• Job item
From the entries below, extract every line that contains the string "color". Matching is case-sensitive.

• Material provided
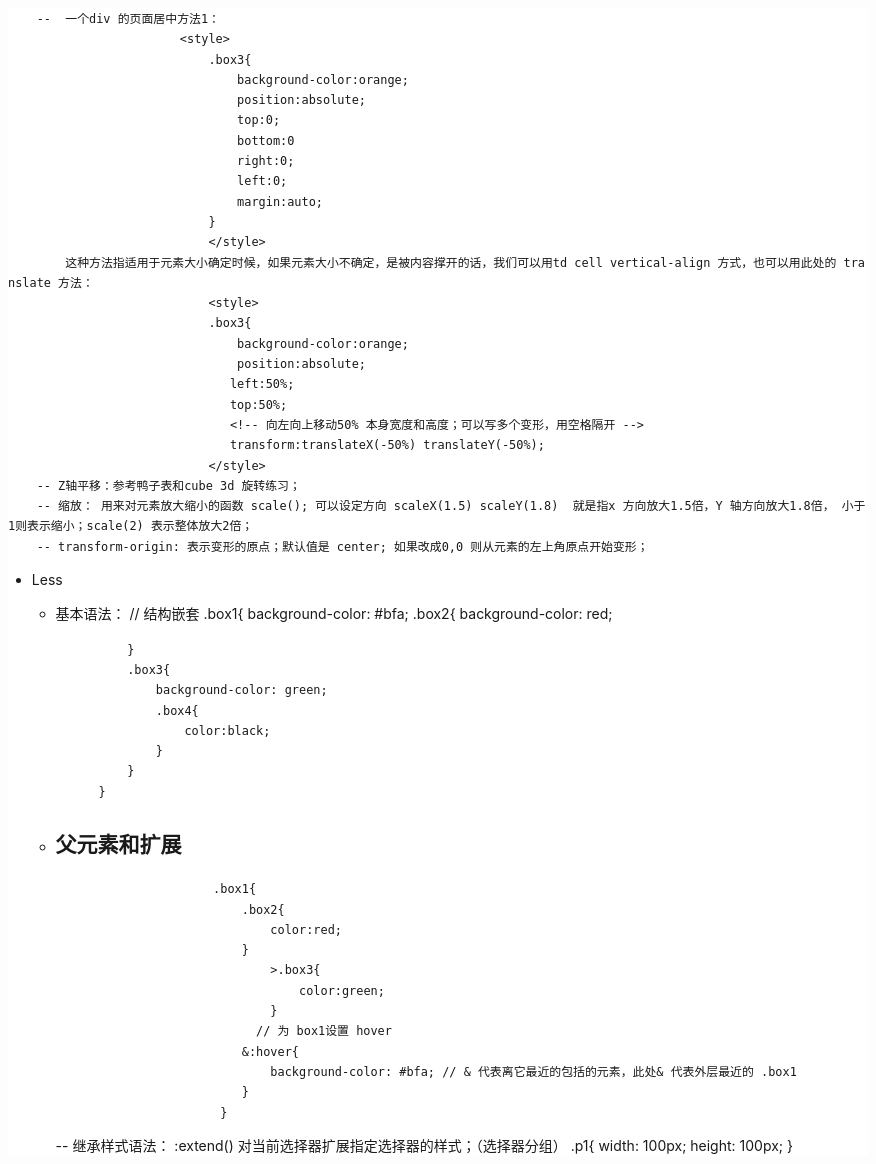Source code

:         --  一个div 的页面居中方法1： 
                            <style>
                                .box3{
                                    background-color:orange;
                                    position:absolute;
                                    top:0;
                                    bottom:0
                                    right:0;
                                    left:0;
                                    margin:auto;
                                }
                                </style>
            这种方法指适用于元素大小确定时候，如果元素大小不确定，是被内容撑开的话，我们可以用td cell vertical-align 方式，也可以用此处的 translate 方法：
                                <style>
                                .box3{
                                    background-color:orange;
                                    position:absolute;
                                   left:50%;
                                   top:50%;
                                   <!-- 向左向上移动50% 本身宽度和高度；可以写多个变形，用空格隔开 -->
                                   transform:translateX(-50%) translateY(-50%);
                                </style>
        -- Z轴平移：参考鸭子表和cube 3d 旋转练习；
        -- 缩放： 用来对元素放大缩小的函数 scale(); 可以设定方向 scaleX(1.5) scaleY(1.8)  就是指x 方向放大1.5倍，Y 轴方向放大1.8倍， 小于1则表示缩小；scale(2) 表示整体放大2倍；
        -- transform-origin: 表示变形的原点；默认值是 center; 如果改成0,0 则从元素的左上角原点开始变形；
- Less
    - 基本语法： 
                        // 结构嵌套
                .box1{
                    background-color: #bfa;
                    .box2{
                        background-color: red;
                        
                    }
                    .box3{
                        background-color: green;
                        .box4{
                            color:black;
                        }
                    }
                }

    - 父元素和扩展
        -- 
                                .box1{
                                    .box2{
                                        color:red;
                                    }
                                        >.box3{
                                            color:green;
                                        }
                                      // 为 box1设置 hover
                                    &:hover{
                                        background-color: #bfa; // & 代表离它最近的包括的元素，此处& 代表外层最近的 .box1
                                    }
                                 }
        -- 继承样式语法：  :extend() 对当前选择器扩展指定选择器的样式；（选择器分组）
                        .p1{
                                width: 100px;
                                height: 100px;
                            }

• Task response
                                    background-color:orange;
                                    background-color:orange;
                    background-color: #bfa;
                        background-color: red;
                        background-color: green;
                            color:black;
                                        color:red;
                                            color:green;
                                        background-color: #bfa; // & 代表离它最近的包括的元素，此处& 代表外层最近的 .box1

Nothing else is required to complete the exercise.